TASK ITEM
Print every line below. Match each one exactly.

RECORDS FOR THE EXERCISE
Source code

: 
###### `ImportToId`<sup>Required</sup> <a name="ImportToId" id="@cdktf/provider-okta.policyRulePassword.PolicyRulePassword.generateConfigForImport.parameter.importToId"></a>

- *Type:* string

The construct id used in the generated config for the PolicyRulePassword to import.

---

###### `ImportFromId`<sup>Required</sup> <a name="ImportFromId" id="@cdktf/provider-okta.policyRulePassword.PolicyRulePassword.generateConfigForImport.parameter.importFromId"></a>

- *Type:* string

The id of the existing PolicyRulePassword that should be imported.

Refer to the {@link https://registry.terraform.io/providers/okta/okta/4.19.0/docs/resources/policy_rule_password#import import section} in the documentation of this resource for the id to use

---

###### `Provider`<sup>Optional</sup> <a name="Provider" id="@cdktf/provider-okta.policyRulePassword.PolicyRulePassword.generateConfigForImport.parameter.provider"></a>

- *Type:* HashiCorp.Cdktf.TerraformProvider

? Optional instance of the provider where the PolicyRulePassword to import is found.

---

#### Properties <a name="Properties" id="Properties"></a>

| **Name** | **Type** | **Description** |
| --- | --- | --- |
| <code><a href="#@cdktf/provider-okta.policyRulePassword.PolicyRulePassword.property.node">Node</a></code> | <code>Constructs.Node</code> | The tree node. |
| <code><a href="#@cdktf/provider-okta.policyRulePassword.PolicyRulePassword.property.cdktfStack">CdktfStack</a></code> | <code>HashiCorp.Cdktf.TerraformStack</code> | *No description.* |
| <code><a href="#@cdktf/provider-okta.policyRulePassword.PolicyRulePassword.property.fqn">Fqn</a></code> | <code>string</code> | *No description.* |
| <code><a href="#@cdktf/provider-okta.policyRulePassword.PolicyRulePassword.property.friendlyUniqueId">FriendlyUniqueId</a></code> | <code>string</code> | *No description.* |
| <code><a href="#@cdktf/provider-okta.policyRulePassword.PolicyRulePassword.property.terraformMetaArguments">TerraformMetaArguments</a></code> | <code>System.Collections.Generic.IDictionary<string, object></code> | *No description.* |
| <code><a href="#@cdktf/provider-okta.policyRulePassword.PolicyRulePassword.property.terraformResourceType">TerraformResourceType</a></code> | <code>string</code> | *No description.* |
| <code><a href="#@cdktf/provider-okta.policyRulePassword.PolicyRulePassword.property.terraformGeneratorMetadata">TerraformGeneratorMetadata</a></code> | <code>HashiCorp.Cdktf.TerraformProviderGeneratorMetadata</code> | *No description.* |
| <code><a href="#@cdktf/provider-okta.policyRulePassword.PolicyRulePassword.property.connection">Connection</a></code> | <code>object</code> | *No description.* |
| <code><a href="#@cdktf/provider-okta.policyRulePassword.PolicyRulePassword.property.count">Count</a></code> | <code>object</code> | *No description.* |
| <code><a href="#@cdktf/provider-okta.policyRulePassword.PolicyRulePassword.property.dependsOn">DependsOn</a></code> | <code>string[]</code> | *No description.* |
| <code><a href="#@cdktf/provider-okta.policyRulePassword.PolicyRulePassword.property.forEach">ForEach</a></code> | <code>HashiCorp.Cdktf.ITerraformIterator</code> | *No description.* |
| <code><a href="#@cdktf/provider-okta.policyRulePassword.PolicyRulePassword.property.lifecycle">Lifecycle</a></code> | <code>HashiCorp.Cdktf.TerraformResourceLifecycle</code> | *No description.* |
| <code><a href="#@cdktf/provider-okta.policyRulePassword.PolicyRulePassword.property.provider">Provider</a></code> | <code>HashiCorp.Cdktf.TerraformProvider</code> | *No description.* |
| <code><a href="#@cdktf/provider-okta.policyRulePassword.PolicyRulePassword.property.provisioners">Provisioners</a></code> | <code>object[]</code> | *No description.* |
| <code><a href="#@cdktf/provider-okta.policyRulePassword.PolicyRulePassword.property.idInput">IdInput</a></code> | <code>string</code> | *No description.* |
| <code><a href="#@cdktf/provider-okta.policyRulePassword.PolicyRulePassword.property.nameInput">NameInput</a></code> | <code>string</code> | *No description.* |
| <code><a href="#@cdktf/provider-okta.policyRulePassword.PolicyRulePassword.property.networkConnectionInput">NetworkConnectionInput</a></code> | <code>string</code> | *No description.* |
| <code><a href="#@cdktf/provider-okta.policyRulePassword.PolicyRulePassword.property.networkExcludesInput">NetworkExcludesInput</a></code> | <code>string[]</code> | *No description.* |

TASK OUTPUT
Source code

: 
###### `ImportToId`<sup>Required</sup> <a name="ImportToId" id="@cdktf/provider-okta.policyRulePassword.PolicyRulePassword.generateConfigForImport.parameter.importToId"></a>

- *Type:* string

The construct id used in the generated config for the PolicyRulePassword to import.

---

###### `ImportFromId`<sup>Required</sup> <a name="ImportFromId" id="@cdktf/provider-okta.policyRulePassword.PolicyRulePassword.generateConfigForImport.parameter.importFromId"></a>

- *Type:* string

The id of the existing PolicyRulePassword that should be imported.

Refer to the {@link https://registry.terraform.io/providers/okta/okta/4.19.0/docs/resources/policy_rule_password#import import section} in the documentation of this resource for the id to use

---

###### `Provider`<sup>Optional</sup> <a name="Provider" id="@cdktf/provider-okta.policyRulePassword.PolicyRulePassword.generateConfigForImport.parameter.provider"></a>

- *Type:* HashiCorp.Cdktf.TerraformProvider

? Optional instance of the provider where the PolicyRulePassword to import is found.

---

#### Properties <a name="Properties" id="Properties"></a>

| **Name** | **Type** | **Description** |
| --- | --- | --- |
| <code><a href="#@cdktf/provider-okta.policyRulePassword.PolicyRulePassword.property.node">Node</a></code> | <code>Constructs.Node</code> | The tree node. |
| <code><a href="#@cdktf/provider-okta.policyRulePassword.PolicyRulePassword.property.cdktfStack">CdktfStack</a></code> | <code>HashiCorp.Cdktf.TerraformStack</code> | *No description.* |
| <code><a href="#@cdktf/provider-okta.policyRulePassword.PolicyRulePassword.property.fqn">Fqn</a></code> | <code>string</code> | *No description.* |
| <code><a href="#@cdktf/provider-okta.policyRulePassword.PolicyRulePassword.property.friendlyUniqueId">FriendlyUniqueId</a></code> | <code>string</code> | *No description.* |
| <code><a href="#@cdktf/provider-okta.policyRulePassword.PolicyRulePassword.property.terraformMetaArguments">TerraformMetaArguments</a></code> | <code>System.Collections.Generic.IDictionary<string, object></code> | *No description.* |
| <code><a href="#@cdktf/provider-okta.policyRulePassword.PolicyRulePassword.property.terraformResourceType">TerraformResourceType</a></code> | <code>string</code> | *No description.* |
| <code><a href="#@cdktf/provider-okta.policyRulePassword.PolicyRulePassword.property.terraformGeneratorMetadata">TerraformGeneratorMetadata</a></code> | <code>HashiCorp.Cdktf.TerraformProviderGeneratorMetadata</code> | *No description.* |
| <code><a href="#@cdktf/provider-okta.policyRulePassword.PolicyRulePassword.property.connection">Connection</a></code> | <code>object</code> | *No description.* |
| <code><a href="#@cdktf/provider-okta.policyRulePassword.PolicyRulePassword.property.count">Count</a></code> | <code>object</code> | *No description.* |
| <code><a href="#@cdktf/provider-okta.policyRulePassword.PolicyRulePassword.property.dependsOn">DependsOn</a></code> | <code>string[]</code> | *No description.* |
| <code><a href="#@cdktf/provider-okta.policyRulePassword.PolicyRulePassword.property.forEach">ForEach</a></code> | <code>HashiCorp.Cdktf.ITerraformIterator</code> | *No description.* |
| <code><a href="#@cdktf/provider-okta.policyRulePassword.PolicyRulePassword.property.lifecycle">Lifecycle</a></code> | <code>HashiCorp.Cdktf.TerraformResourceLifecycle</code> | *No description.* |
| <code><a href="#@cdktf/provider-okta.policyRulePassword.PolicyRulePassword.property.provider">Provider</a></code> | <code>HashiCorp.Cdktf.TerraformProvider</code> | *No description.* |
| <code><a href="#@cdktf/provider-okta.policyRulePassword.PolicyRulePassword.property.provisioners">Provisioners</a></code> | <code>object[]</code> | *No description.* |
| <code><a href="#@cdktf/provider-okta.policyRulePassword.PolicyRulePassword.property.idInput">IdInput</a></code> | <code>string</code> | *No description.* |
| <code><a href="#@cdktf/provider-okta.policyRulePassword.PolicyRulePassword.property.nameInput">NameInput</a></code> | <code>string</code> | *No description.* |
| <code><a href="#@cdktf/provider-okta.policyRulePassword.PolicyRulePassword.property.networkConnectionInput">NetworkConnectionInput</a></code> | <code>string</code> | *No description.* |
| <code><a href="#@cdktf/provider-okta.policyRulePassword.PolicyRulePassword.property.networkExcludesInput">NetworkExcludesInput</a></code> | <code>string[]</code> | *No description.* |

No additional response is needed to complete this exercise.